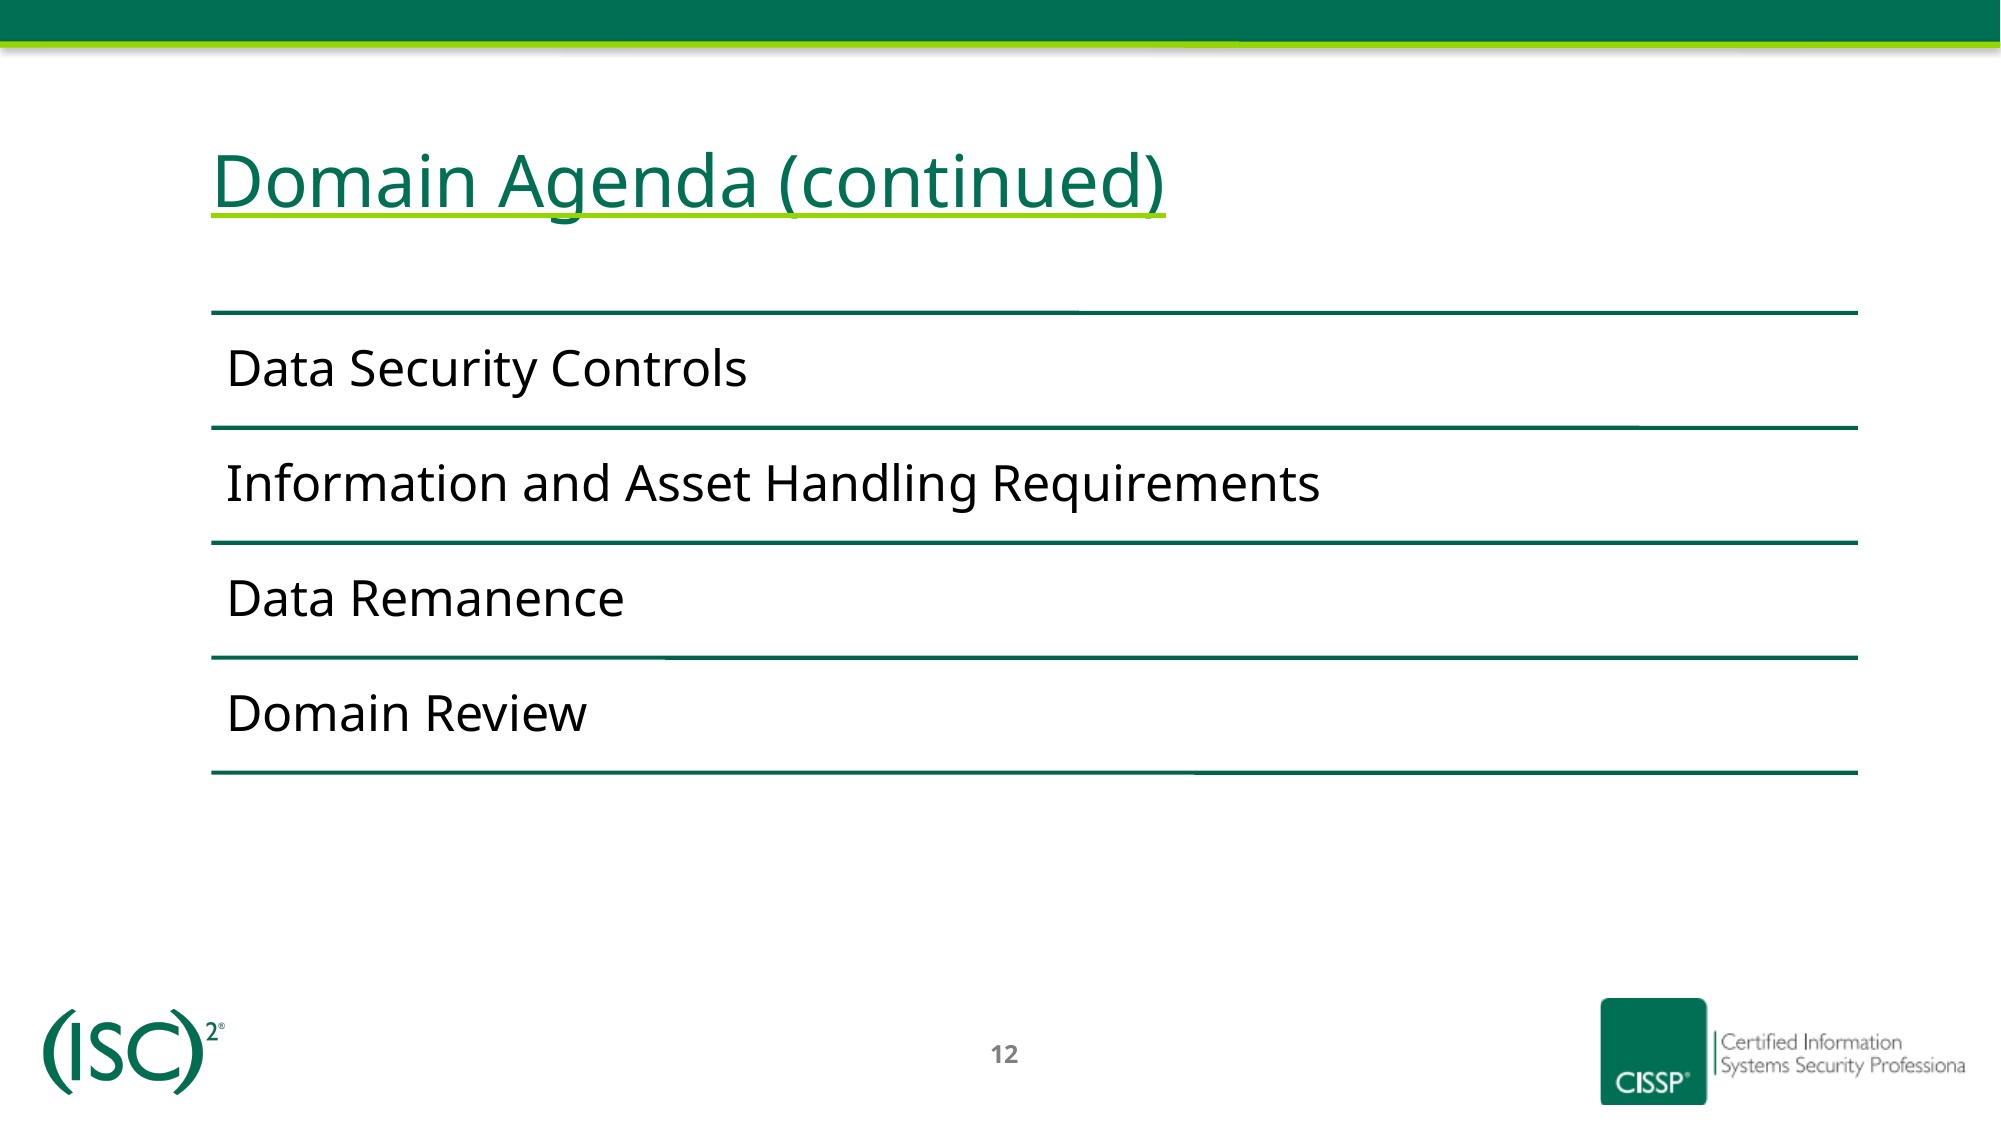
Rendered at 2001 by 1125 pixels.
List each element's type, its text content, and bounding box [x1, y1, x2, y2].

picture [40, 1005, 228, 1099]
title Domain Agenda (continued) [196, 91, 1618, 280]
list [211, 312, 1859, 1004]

========================================

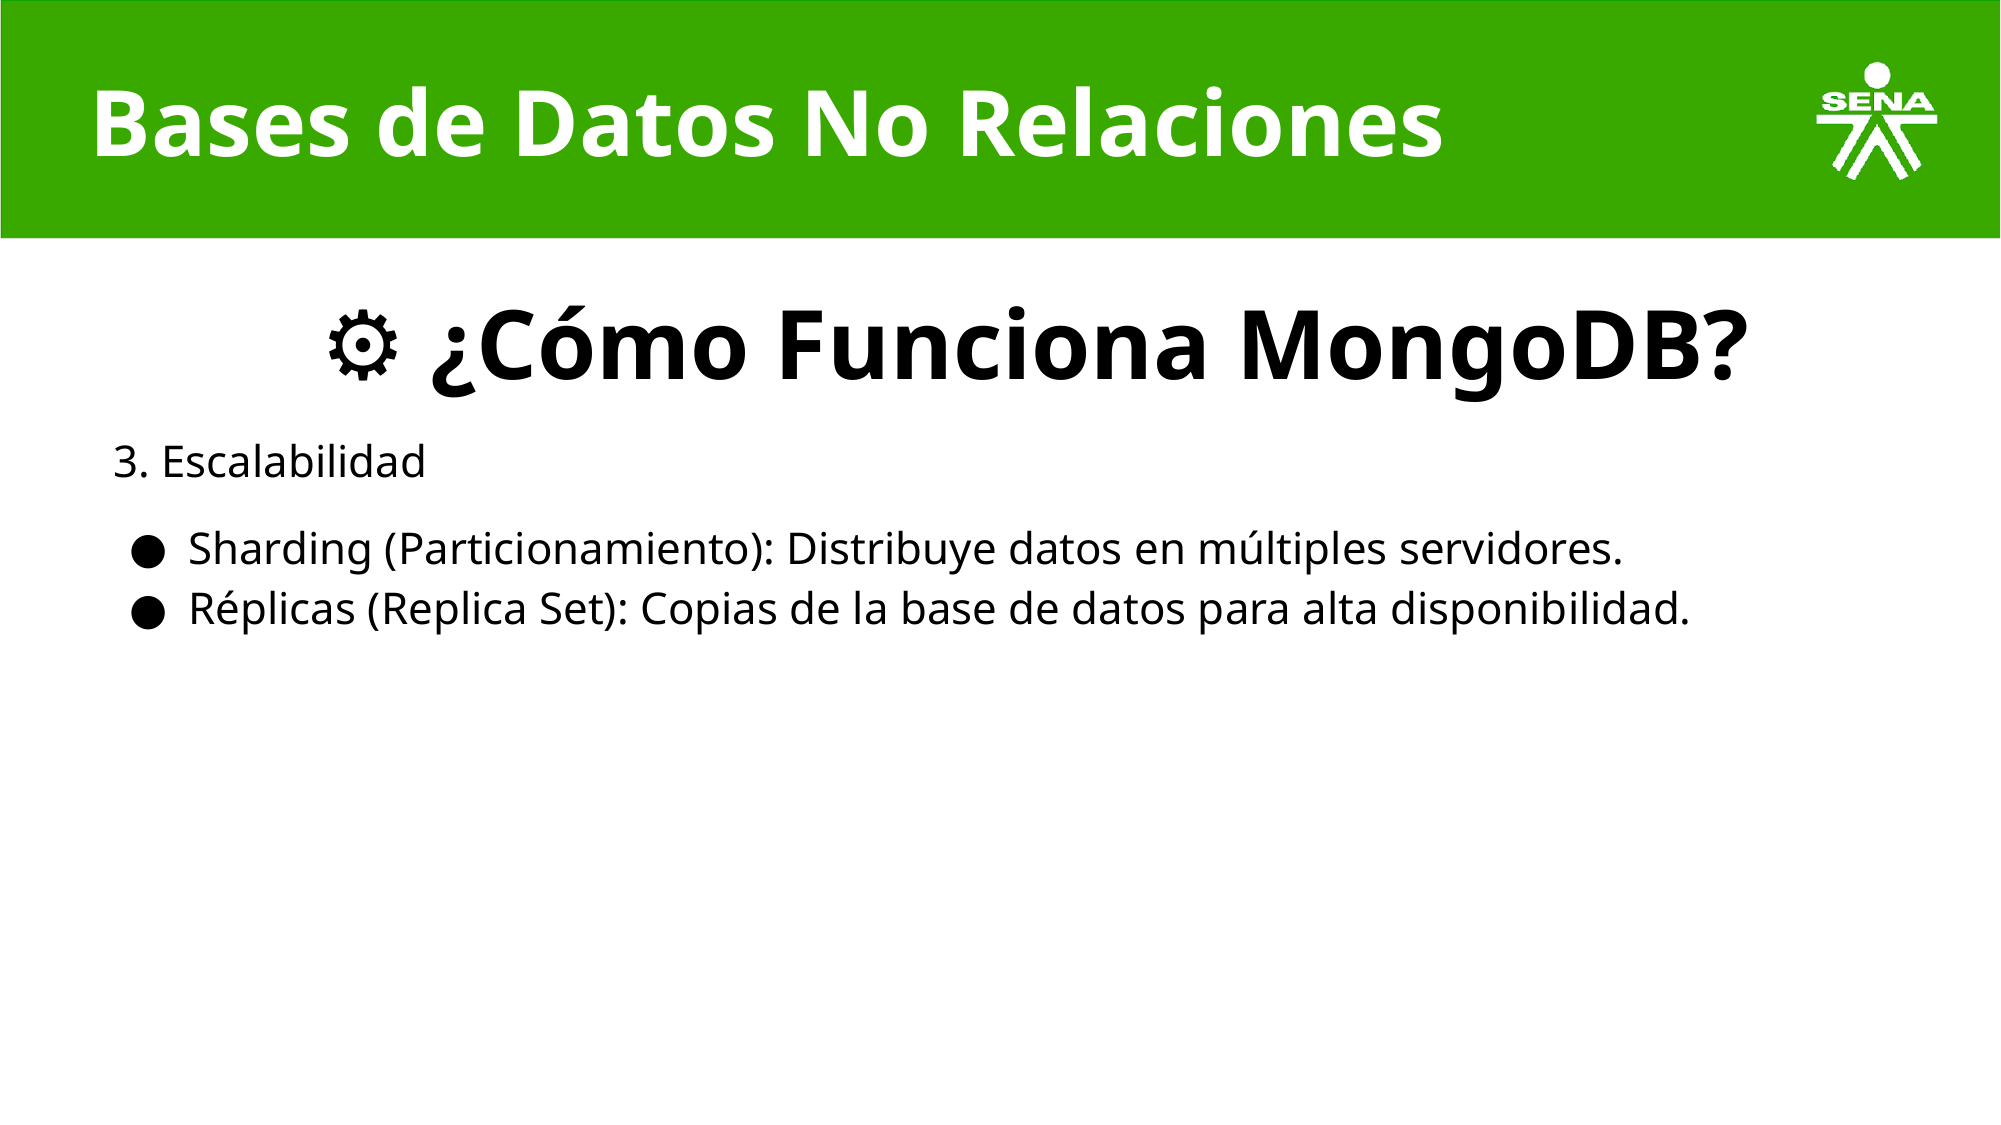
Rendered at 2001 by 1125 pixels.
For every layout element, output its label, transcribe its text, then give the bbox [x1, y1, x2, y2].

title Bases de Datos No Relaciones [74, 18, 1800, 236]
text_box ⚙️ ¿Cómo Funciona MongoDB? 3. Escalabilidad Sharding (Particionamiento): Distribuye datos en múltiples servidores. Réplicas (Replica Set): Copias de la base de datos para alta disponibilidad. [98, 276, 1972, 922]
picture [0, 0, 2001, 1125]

========================================

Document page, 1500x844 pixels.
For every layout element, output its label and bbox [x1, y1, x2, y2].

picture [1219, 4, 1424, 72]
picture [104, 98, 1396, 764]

========================================

TO-DO ITEM:
Print exactly the lines of the listing above starting at the line containing "List each element's" and ending at the line containing "list [211, 312, 1859, 1004]", both included.

PROBLEM SOLUTION:
List each element's type, its text content, and bounding box [x1, y1, x2, y2].

picture [40, 1005, 228, 1099]
title Domain Agenda (continued) [196, 91, 1618, 280]
list [211, 312, 1859, 1004]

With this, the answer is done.